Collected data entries
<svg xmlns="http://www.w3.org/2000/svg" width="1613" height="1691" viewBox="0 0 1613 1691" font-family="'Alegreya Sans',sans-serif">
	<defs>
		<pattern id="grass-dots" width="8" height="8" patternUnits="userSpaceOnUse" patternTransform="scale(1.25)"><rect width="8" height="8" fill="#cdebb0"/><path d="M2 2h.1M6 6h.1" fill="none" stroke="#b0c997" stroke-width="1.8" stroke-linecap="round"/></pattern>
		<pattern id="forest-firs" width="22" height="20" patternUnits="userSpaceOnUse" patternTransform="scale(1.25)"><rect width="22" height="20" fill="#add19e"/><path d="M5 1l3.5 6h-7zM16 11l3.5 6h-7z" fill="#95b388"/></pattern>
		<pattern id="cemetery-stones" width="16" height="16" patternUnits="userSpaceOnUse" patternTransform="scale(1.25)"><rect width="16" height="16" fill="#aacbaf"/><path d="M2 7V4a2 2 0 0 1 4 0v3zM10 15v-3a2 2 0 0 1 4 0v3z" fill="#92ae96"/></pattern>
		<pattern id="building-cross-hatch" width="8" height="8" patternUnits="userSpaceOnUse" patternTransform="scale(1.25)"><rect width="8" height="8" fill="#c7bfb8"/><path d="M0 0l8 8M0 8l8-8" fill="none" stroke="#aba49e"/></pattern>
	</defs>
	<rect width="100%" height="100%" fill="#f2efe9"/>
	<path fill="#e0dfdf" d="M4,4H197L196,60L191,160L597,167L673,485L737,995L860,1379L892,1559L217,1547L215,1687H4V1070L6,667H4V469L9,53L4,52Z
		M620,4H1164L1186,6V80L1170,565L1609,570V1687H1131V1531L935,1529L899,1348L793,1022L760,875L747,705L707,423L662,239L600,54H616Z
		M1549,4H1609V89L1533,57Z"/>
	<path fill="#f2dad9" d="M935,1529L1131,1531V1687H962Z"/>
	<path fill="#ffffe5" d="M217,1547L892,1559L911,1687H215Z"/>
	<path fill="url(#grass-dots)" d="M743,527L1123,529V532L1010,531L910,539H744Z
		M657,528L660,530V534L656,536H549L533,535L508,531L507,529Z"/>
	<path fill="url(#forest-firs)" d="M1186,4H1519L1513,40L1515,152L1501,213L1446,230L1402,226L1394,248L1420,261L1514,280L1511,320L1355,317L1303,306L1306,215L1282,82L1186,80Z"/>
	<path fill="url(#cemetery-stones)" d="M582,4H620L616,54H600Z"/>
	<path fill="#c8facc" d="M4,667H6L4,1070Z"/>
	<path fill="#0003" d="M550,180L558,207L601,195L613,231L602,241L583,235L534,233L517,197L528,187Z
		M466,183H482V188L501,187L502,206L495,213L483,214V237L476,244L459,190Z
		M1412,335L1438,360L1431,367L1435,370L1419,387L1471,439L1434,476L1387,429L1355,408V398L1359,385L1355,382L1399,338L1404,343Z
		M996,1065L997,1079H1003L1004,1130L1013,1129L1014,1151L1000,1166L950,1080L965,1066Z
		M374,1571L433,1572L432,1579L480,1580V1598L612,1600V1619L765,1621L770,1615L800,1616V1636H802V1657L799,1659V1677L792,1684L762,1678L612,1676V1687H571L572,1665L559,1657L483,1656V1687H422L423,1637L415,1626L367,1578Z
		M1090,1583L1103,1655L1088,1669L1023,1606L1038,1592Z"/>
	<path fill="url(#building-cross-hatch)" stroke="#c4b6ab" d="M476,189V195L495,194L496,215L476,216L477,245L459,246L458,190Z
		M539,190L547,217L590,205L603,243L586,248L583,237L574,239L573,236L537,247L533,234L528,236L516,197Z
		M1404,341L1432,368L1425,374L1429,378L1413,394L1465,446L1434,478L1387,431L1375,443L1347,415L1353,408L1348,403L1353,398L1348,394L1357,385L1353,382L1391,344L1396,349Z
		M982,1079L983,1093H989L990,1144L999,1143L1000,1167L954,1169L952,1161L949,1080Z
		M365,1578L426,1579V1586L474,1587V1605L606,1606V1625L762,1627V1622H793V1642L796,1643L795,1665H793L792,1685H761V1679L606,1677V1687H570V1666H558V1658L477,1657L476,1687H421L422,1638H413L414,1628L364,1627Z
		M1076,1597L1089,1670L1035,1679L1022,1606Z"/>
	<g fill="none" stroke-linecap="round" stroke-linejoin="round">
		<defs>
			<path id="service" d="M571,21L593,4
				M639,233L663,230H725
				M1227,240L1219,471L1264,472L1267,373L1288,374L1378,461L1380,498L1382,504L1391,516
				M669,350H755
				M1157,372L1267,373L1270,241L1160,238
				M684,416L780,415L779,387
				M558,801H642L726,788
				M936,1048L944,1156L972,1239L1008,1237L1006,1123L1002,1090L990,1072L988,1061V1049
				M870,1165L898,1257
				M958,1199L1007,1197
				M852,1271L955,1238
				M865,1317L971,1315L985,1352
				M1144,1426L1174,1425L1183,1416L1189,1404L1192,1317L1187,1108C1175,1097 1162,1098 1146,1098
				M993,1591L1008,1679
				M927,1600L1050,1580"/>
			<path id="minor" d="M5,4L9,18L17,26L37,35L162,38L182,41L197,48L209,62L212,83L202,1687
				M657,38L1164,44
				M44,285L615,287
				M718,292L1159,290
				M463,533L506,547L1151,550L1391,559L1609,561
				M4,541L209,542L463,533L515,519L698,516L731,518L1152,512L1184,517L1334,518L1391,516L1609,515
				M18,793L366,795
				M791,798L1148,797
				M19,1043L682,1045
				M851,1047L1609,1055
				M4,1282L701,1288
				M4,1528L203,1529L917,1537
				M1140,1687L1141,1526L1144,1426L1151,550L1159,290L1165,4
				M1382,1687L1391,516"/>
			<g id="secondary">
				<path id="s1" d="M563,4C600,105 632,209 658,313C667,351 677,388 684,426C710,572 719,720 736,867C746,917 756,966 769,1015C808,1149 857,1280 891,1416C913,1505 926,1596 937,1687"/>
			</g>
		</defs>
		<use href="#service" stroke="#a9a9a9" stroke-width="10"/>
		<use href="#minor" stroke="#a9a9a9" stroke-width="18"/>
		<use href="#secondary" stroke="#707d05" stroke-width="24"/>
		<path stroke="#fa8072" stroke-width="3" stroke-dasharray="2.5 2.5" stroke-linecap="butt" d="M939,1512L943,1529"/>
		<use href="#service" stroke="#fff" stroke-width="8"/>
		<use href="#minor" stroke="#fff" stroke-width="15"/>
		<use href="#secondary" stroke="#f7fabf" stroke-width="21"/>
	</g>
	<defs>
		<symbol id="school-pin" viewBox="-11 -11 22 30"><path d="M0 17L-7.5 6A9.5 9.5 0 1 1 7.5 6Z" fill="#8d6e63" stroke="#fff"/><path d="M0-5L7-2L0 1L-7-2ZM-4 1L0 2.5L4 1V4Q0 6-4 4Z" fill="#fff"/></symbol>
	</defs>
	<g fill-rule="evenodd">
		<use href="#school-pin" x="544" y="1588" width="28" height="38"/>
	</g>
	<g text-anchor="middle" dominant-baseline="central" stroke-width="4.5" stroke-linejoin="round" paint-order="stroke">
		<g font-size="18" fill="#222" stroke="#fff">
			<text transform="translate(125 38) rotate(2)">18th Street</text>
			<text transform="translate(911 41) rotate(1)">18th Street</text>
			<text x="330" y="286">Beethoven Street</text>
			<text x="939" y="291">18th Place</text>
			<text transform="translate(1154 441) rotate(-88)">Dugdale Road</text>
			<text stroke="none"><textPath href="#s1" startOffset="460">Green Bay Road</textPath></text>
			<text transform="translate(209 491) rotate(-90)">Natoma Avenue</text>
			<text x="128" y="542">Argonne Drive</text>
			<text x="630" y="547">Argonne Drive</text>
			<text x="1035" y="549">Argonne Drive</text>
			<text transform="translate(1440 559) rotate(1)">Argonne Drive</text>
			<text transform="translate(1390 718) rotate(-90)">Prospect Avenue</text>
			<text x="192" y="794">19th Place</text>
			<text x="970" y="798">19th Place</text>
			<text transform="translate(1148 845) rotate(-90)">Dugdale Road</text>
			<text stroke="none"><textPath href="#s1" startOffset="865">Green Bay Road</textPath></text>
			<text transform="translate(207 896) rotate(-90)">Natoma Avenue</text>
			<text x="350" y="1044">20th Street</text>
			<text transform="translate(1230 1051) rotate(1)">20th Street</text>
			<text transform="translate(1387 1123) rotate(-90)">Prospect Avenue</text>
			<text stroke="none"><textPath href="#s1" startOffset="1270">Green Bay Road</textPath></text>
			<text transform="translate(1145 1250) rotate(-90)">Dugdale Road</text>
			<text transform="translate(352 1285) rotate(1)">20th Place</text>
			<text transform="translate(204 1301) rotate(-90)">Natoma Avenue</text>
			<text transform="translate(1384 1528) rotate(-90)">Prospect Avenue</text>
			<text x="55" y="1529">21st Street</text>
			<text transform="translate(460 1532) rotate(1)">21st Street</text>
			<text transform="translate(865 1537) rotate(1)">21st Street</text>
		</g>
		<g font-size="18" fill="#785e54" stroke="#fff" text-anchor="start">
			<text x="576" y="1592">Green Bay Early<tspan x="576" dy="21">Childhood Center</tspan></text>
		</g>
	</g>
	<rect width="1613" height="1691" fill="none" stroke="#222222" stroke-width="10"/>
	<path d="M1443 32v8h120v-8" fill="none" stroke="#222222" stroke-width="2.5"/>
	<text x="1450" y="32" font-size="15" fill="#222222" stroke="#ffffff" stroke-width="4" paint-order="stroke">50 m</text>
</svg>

■ **What you need to do**:
Match on "linejoin" and copy out every line of the entries that contains it.

■ **Expected answer**:
	<g fill="none" stroke-linecap="round" stroke-linejoin="round">
	<g text-anchor="middle" dominant-baseline="central" stroke-width="4.5" stroke-linejoin="round" paint-order="stroke">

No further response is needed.